My question to you is: are you bothered by this? Because I am, but I’m not sure if that’s just me. I’m bothered for several reasons. First, either possibility I’ve described would seem to be a violation of the published rules of most journals, which require that all authors take responsibility for everything in the manuscript. Second, even if those journal rules didn’t exist, wouldn’t you still want to make sure that any science with your name on it was correct? Third, I’m most bothered by the apparent willingness of some supervisors to effectively force reviewers to do the training that the supervisors ought to be doing.
Note that the situation is totally different if the supervisor isn’t a co-author. As a reviewer, I’m not the least bit bothered if I’m reviewing a manuscript sole-authored by a student and find serious mistakes that a more experienced author probably wouldn’t make. Note also that I’m all in favor of allowing students a lot of freedom, including the freedom to make mistakes. But that freedom does not extend to the freedom to make serious, clear-cut mistakes with my name on them.

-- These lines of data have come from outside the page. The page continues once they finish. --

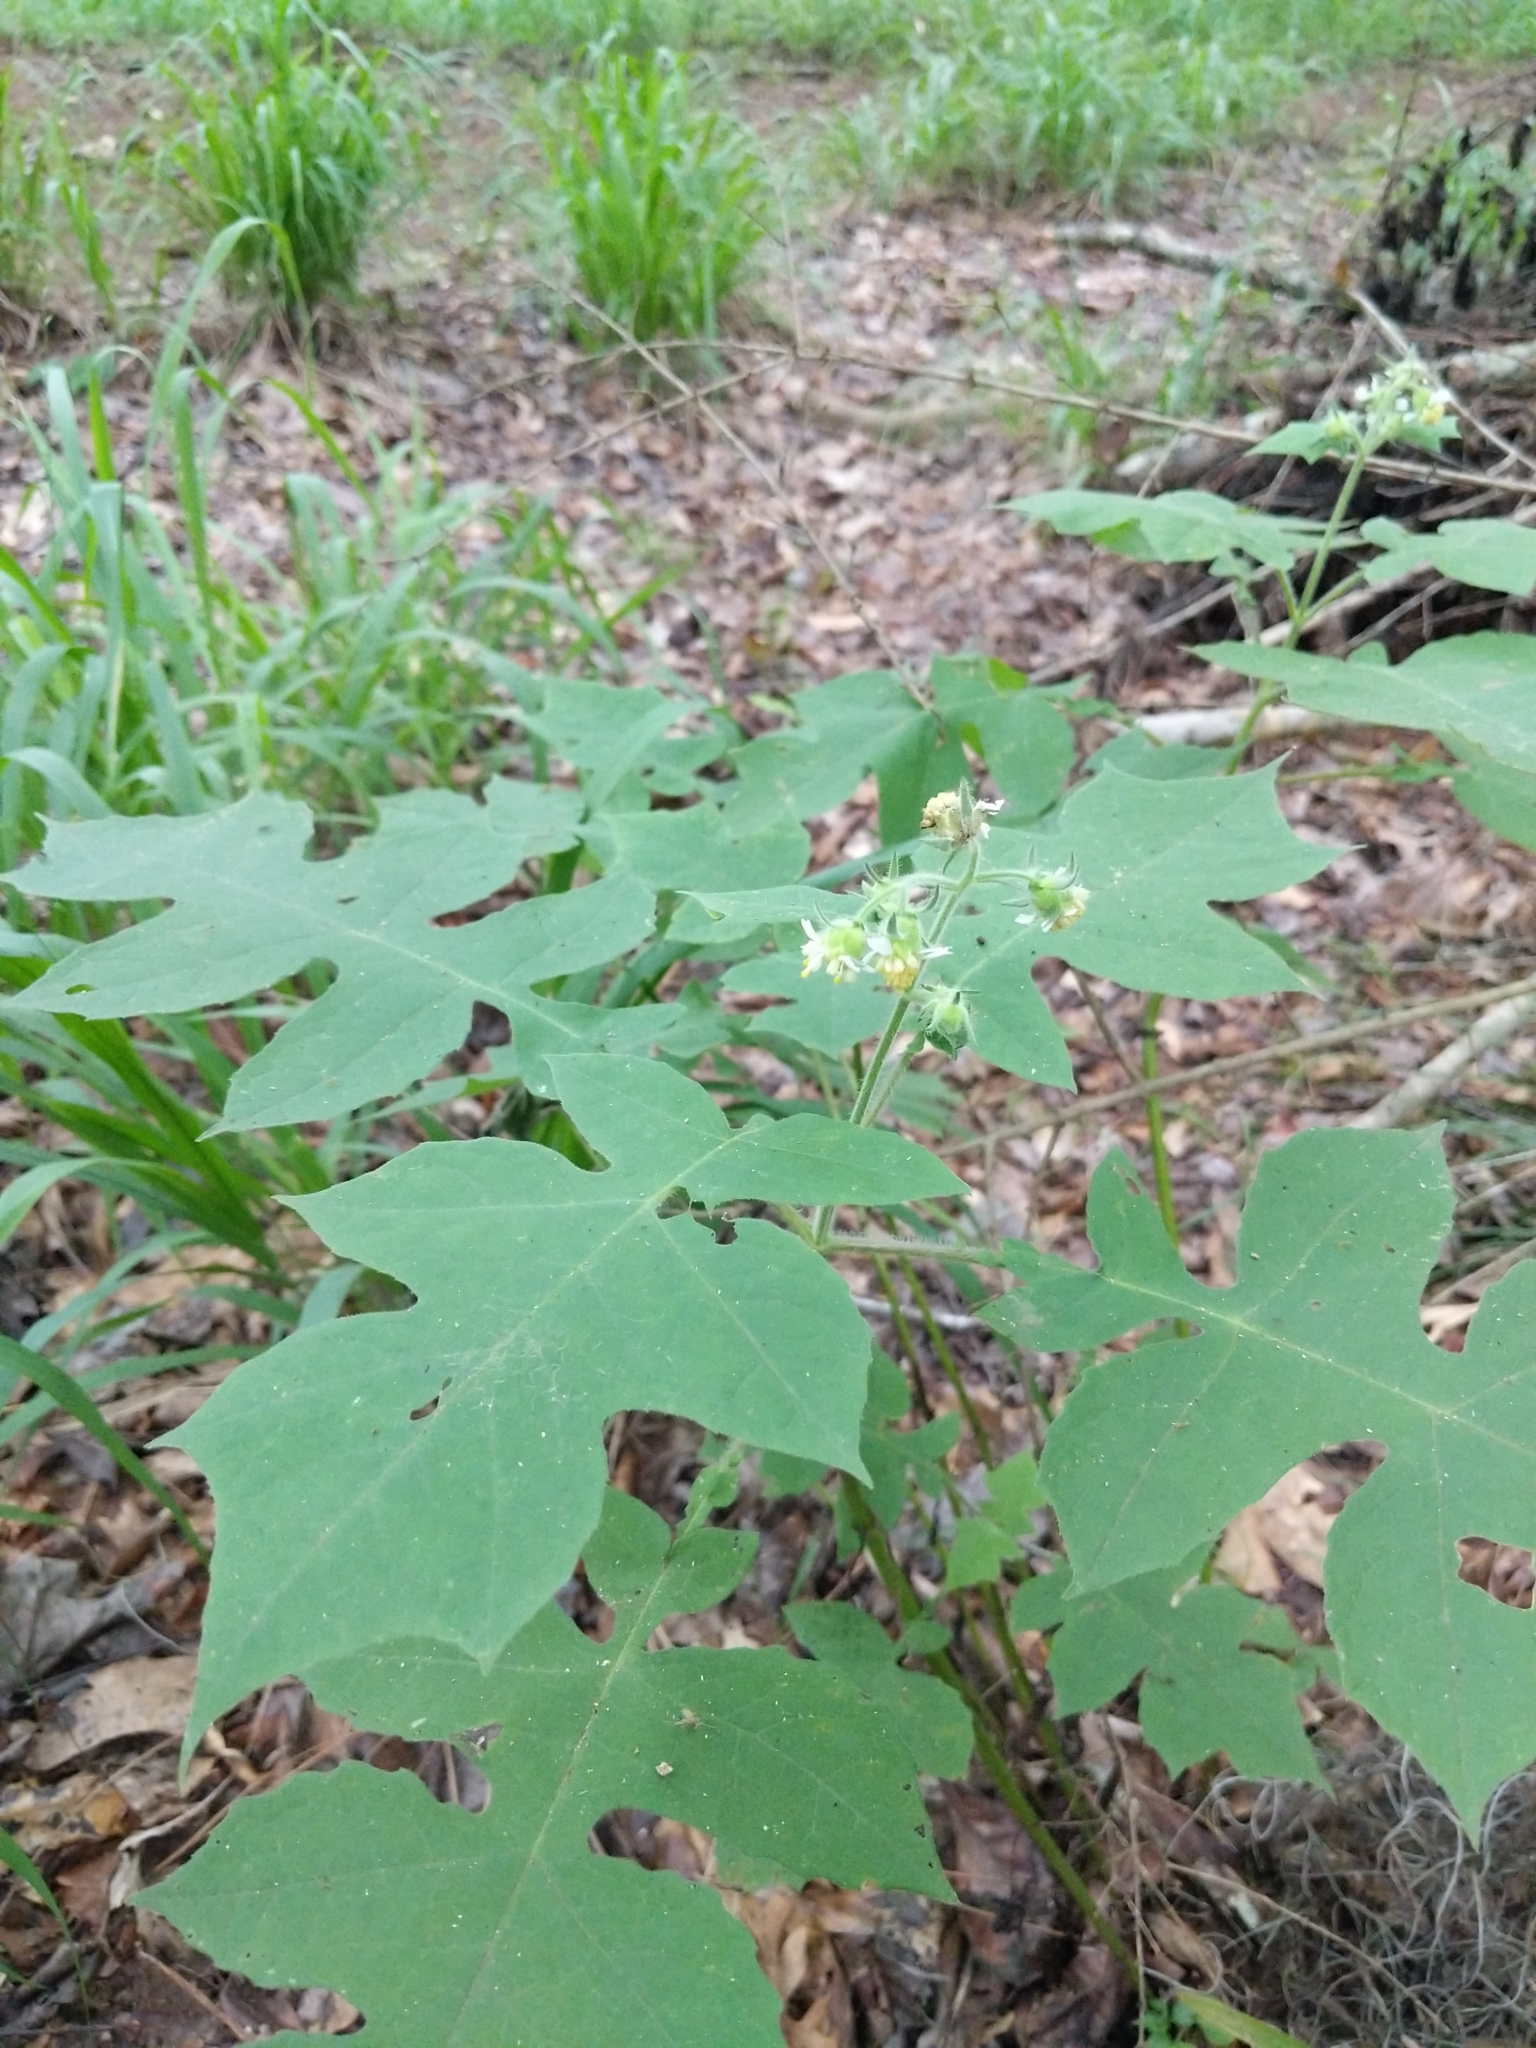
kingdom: Plantae
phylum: Tracheophyta
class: Magnoliopsida
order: Asterales
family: Asteraceae
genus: Polymnia
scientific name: Polymnia canadensis
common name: Pale-flowered leafcup
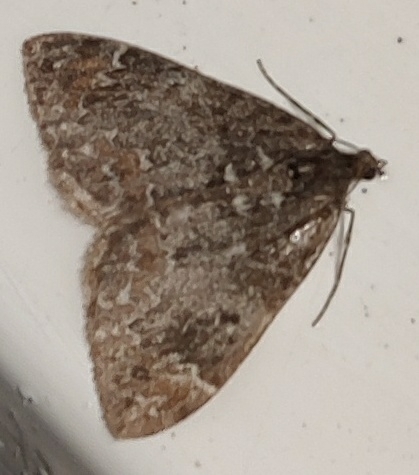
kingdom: Animalia
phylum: Arthropoda
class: Insecta
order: Lepidoptera
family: Geometridae
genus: Dysstroma
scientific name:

But then again, maybe I shouldn’t be bothered by this. One could take the view that it’s the job of reviewers to identify mistakes, no matter what the source of those mistakes. Further, even very experienced people do sometimes make serious mistakes (like believing in zombie ideas!), so maybe my annoyance here is based on the false premise that there are some mistakes that should just never happen in any paper with an experienced co-author.
What do you think? Should supervisor co-authors let student lead authors make serious mistakes? Should reviewers care if they do? Or is this whole post just based on a false premise?

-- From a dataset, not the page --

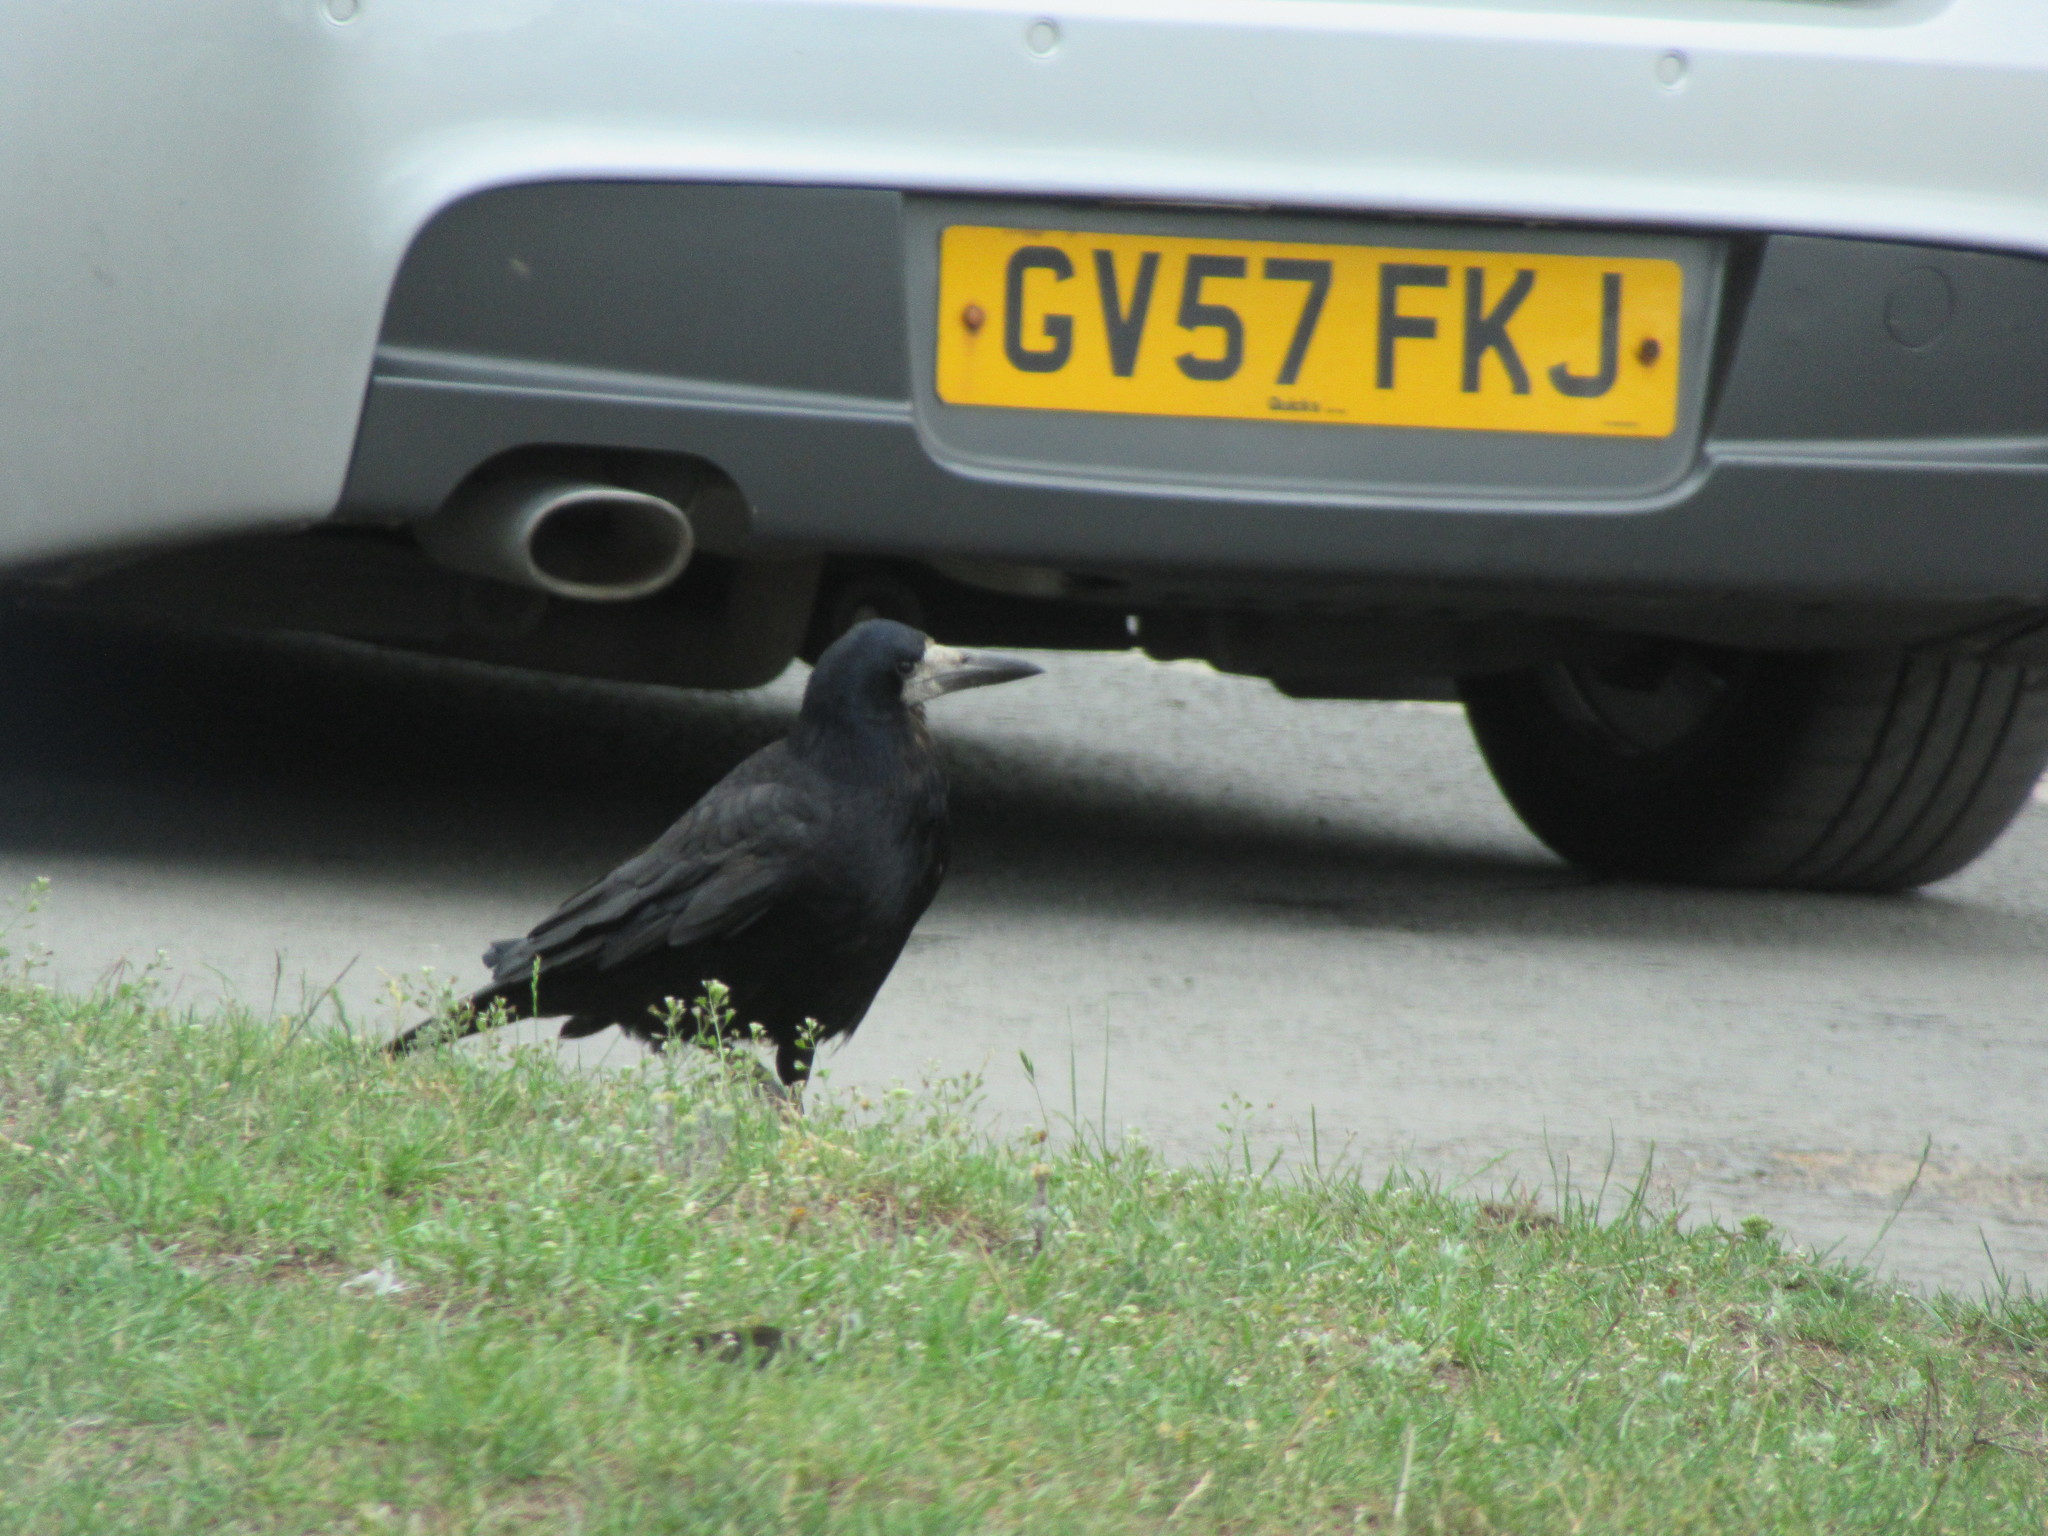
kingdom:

*Actually, I suppose there are at least two other possibilities: the supervisor is aware of the mistakes and their seriousness, but either hopes the reviewers won’t notice or care, or else hopes to be given the opportunity to fix the mistakes in a revision. But I ignore these possibilities, because considering them is too depressing.
p.s. to my own students: this post was not inspired by you!

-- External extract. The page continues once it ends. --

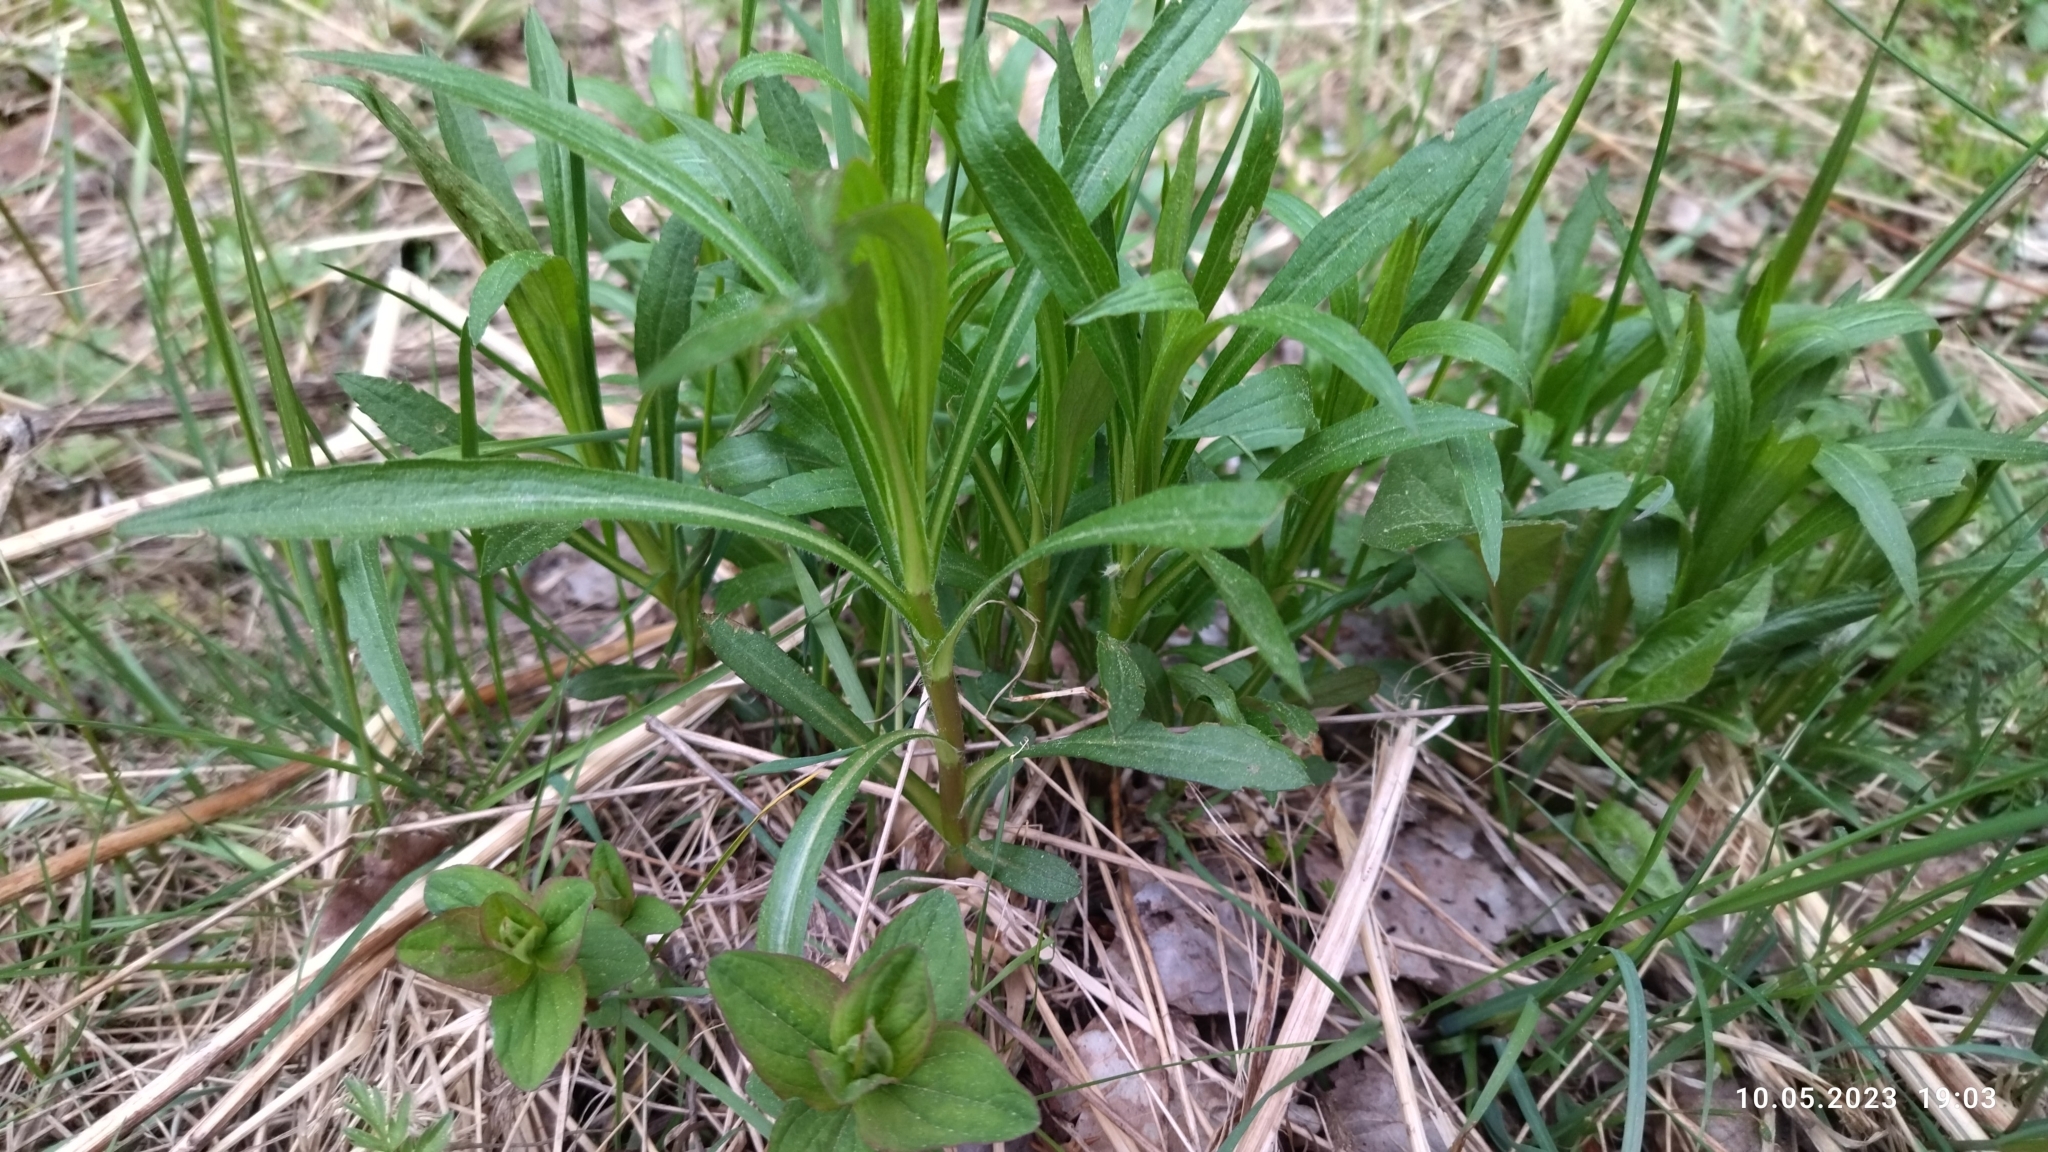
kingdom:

Another possibility is the supervisor doesn’t agree with the reviewer as to the seriousness of the problem. Maybe they don’t think it’s a problem at all!
More likely they see it as a shortcoming rather than a fatal flaw, that would be impossible to fix after the experiment is done and the student has moved on. No study is perfect after all — especially experimental ones. Not every flawed experiment is worth publishing, but as long as the shortcomings are openly discussed and there is something of value in the study, it could be published.
“Maybe they don’t think it’s a problem at all!”
Sure, that’s possible. In the post I give the example of supervisors who believe in zombie ideas. Although in practice I’ve never encountered that, it’s always been things like huge glaring experimental design flaws.
I agree that the most likely possibility in most cases is that the supervisor sees the problems as shortcomings, which can’t be fixed because the student has moved on, but they still want to get a paper out of it. Which I can understand, but which I admit still bugs me a little. The fact that the student has moved on but you still want to get a paper out of the work shouldn’t cloud your judgment as to just how serious the problems are.
I completely agree with the first 2 main objections you bring up – a supervisor should be a mentor and teacher, not just someone who provides funding, lab space and sticks their name on the end of the author list.
From the mentoring point of view, as a student, getting strong feedback from your supervisor is likely to be less soul destroying than from an anonymous reviewer. It would have been for me, anyway. It will still be a valuable lesson learnt for the student, and faster than through any review process.
As for the 3rd possibility (supervisors handing off responsibility for highlighting known mistakes to reviewers), this is verging on unethical behaviour. But how common is it? You’d need to rule out a lot of possibilities before being able to prove such behaviour was deliberate.
How common is the third possibility? I don’t know. Probably not very common. And yes, there are lots of other possibilities one would want to rule out before assuming that was the case.